Yahoo said on Thursday it was freezing employee pay as it worked to curtail costs and improve the pioneering Internet firm’s fortunes.
The news came five days before Yahoo was expected to announce its earnings for the final quarter of last year.
“The executive team decided that providing annual salary increases would not be in the best interests of the company or shareholders,” Yahoo spokeswoman Kim Rubey said.
Some analysts were predicting that newly-appointed chief executive Carol Bartz would shake-up Yahoo.
Veteran Silicon Valley executive Bartz took over the helm of Yahoo last week, vowing to revive the ailing Internet giant and calling on critics to give it room to breathe.

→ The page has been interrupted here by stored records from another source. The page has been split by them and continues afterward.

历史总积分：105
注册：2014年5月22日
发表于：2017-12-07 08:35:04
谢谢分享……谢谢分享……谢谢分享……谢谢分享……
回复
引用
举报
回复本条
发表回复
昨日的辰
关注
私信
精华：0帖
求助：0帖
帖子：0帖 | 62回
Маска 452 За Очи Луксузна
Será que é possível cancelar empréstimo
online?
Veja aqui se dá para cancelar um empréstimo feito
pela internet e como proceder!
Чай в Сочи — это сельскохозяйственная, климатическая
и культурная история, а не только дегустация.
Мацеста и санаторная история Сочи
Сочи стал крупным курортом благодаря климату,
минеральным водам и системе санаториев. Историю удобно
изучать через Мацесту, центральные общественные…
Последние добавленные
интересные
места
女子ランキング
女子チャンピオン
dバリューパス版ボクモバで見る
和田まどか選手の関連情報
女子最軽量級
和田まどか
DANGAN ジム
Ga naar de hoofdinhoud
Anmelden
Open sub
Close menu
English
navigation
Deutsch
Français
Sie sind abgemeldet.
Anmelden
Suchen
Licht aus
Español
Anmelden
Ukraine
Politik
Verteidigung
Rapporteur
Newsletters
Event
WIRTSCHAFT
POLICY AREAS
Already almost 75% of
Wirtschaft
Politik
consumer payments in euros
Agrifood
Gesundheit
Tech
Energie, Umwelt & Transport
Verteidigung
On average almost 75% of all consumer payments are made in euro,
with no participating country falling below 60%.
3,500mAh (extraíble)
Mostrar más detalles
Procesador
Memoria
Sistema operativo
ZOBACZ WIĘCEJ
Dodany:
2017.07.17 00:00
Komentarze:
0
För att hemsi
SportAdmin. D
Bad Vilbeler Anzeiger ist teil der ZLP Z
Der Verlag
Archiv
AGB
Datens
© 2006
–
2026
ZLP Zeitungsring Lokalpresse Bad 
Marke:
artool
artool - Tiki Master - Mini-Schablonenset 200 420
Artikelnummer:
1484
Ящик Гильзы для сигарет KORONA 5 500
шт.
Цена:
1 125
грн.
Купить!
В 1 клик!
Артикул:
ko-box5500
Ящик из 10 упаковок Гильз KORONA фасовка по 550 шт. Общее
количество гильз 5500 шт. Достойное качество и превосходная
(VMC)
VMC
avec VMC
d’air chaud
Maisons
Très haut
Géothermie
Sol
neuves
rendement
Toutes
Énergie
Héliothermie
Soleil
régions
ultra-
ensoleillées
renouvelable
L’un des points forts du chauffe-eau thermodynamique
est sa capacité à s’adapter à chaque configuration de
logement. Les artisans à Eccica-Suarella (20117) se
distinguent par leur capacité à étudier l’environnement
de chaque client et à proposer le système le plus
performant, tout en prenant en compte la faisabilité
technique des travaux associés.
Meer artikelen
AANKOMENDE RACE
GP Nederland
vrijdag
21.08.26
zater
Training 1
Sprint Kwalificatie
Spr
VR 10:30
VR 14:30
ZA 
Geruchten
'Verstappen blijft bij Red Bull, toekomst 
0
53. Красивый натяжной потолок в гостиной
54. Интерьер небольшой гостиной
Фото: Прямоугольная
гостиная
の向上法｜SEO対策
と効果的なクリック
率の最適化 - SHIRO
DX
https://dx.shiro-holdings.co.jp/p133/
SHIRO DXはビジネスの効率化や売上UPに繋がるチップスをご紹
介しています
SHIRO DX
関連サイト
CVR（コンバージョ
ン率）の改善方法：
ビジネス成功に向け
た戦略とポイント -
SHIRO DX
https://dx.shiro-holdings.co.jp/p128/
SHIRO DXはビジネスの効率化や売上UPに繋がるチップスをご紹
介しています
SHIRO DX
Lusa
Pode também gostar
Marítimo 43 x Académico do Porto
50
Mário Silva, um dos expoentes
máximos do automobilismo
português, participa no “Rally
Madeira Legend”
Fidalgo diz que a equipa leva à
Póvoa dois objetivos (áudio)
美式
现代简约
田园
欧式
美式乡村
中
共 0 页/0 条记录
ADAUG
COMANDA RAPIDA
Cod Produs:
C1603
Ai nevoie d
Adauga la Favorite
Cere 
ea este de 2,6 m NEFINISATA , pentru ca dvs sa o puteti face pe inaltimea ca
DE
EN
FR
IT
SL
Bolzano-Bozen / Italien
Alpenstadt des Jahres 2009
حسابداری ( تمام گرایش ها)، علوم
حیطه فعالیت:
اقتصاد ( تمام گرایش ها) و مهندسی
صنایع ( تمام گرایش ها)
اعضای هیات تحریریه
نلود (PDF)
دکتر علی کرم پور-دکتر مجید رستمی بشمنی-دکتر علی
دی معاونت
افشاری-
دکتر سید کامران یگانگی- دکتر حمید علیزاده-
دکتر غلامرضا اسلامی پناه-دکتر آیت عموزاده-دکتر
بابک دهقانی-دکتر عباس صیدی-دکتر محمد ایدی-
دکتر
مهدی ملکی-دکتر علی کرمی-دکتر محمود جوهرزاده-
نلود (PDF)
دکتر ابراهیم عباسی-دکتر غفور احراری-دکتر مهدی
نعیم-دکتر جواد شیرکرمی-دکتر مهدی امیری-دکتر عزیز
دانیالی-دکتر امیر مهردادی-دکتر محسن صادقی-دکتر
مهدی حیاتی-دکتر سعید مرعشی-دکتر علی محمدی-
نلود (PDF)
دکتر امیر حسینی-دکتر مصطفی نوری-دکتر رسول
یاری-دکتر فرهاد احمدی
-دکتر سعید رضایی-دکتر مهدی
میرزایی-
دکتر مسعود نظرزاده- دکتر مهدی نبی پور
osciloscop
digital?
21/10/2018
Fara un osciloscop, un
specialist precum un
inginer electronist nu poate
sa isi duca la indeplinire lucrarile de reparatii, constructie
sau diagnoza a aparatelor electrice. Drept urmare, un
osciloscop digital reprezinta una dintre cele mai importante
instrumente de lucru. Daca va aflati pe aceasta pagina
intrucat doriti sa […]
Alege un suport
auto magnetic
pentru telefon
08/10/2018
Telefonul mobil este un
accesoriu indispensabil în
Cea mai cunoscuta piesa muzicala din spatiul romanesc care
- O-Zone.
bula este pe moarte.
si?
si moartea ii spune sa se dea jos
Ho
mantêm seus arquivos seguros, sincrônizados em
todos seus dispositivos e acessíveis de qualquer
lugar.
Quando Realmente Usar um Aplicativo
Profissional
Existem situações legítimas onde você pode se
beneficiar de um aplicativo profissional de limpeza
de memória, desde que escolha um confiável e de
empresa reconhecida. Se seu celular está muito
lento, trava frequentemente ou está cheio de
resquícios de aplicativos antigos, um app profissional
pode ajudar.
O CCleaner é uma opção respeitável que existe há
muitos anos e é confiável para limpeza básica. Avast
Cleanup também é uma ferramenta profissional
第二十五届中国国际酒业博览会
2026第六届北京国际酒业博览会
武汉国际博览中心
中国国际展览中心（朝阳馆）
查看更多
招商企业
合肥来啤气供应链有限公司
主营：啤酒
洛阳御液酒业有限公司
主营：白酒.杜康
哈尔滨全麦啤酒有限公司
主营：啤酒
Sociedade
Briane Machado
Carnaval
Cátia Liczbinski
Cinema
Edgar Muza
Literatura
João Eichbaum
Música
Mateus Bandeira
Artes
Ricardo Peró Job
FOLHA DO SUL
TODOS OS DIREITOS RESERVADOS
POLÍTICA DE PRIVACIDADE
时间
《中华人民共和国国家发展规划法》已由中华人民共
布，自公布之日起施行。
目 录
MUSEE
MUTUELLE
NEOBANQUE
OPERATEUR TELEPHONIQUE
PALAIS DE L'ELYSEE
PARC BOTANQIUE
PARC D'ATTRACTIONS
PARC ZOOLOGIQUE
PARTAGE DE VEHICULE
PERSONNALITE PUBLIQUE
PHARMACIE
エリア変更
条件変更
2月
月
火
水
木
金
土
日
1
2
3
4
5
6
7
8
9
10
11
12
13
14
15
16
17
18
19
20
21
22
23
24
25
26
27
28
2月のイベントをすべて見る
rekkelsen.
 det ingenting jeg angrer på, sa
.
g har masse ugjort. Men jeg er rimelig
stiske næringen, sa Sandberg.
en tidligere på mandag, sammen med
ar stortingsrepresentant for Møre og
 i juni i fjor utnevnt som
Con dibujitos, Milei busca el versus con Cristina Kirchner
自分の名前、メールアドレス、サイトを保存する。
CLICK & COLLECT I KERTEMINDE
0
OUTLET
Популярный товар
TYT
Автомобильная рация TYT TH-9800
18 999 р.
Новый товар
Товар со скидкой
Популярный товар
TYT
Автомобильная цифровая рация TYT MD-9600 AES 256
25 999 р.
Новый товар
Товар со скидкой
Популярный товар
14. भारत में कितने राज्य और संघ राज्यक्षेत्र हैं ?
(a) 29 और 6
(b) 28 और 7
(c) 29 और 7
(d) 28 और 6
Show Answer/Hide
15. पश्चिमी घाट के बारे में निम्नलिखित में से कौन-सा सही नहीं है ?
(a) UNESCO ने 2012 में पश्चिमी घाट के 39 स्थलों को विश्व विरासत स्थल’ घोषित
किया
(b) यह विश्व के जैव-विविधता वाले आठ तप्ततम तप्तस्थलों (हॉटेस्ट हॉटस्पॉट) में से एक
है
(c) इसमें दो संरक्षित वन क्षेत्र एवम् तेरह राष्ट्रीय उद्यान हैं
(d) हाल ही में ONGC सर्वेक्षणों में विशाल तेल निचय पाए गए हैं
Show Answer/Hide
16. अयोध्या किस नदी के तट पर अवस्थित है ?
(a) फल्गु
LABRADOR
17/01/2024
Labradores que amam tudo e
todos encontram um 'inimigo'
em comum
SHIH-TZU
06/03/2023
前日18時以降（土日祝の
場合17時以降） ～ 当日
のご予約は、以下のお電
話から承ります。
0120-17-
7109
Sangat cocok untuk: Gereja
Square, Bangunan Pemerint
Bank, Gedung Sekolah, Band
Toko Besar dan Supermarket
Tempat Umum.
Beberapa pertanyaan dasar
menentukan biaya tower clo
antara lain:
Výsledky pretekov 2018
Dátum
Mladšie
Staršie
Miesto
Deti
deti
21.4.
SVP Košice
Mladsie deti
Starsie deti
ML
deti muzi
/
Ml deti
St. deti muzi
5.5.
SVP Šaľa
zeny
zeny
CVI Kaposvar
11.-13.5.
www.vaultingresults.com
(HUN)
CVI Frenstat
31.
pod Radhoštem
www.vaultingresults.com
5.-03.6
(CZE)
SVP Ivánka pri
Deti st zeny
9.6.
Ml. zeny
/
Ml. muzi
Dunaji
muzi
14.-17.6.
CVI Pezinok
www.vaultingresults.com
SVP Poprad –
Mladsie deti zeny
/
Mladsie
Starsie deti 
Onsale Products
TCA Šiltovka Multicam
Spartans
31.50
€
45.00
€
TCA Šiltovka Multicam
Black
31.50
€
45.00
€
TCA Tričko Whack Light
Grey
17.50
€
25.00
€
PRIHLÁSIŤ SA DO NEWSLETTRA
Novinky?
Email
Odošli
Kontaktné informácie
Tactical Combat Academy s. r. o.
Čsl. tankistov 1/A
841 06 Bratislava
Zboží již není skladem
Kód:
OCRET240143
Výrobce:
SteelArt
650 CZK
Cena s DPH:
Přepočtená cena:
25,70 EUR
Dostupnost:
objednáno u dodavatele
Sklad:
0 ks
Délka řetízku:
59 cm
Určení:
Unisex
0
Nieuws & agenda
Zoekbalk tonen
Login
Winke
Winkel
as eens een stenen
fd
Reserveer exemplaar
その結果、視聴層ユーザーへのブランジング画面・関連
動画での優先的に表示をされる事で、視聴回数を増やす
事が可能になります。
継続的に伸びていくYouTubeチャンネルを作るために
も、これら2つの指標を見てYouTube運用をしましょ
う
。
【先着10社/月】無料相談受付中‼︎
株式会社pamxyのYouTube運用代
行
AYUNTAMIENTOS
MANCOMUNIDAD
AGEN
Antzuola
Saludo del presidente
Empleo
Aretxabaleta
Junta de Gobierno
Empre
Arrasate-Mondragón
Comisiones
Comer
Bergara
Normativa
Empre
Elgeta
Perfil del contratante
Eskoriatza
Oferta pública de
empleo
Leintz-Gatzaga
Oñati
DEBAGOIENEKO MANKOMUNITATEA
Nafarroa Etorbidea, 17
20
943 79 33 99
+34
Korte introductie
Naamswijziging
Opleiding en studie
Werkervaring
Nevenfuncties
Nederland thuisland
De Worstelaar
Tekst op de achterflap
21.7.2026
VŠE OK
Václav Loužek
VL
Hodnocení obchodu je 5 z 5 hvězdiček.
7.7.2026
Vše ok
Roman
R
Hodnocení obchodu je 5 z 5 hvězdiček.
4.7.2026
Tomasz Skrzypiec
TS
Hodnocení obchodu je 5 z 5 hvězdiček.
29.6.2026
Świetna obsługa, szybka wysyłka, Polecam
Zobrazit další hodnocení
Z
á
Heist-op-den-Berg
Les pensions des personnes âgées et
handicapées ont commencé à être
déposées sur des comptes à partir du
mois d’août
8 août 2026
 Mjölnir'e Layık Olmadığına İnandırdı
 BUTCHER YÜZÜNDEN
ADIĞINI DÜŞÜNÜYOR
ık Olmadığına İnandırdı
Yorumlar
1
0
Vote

Bartz, 60, replaces Yahoo founder Jerry Yang (楊致遠), who stepped down on Nov. 18 after a rocky tenure as chief executive of the Sunnyvale, California, firm that lasted a little over a year.
Yahoo has been outshined by Internet-search star Google and stumbling in the wake of a failed courtship with Microsoft, which offered last year to buy Yahoo for nearly US$47 billion. Yang rejected Microsoft’s US$33-a-share takeover bid.
Microsoft chief executive Steve Ballmer said on Thursday that the US software giant remained interested in a search business partnership with Yahoo and welcomed the appointment of Bartz.
“I’ve been quite public about the fact that there are advantages for advertisers and consumers, for Microsoft and for Yahoo through a search partnership, and we’d like to do one,” Ballmer said. “I know Carol Bartz well from Autodesk days, and I like to see her at the helm of Yahoo. If it’s appropriate I’m sure we’ll have the right discussions.”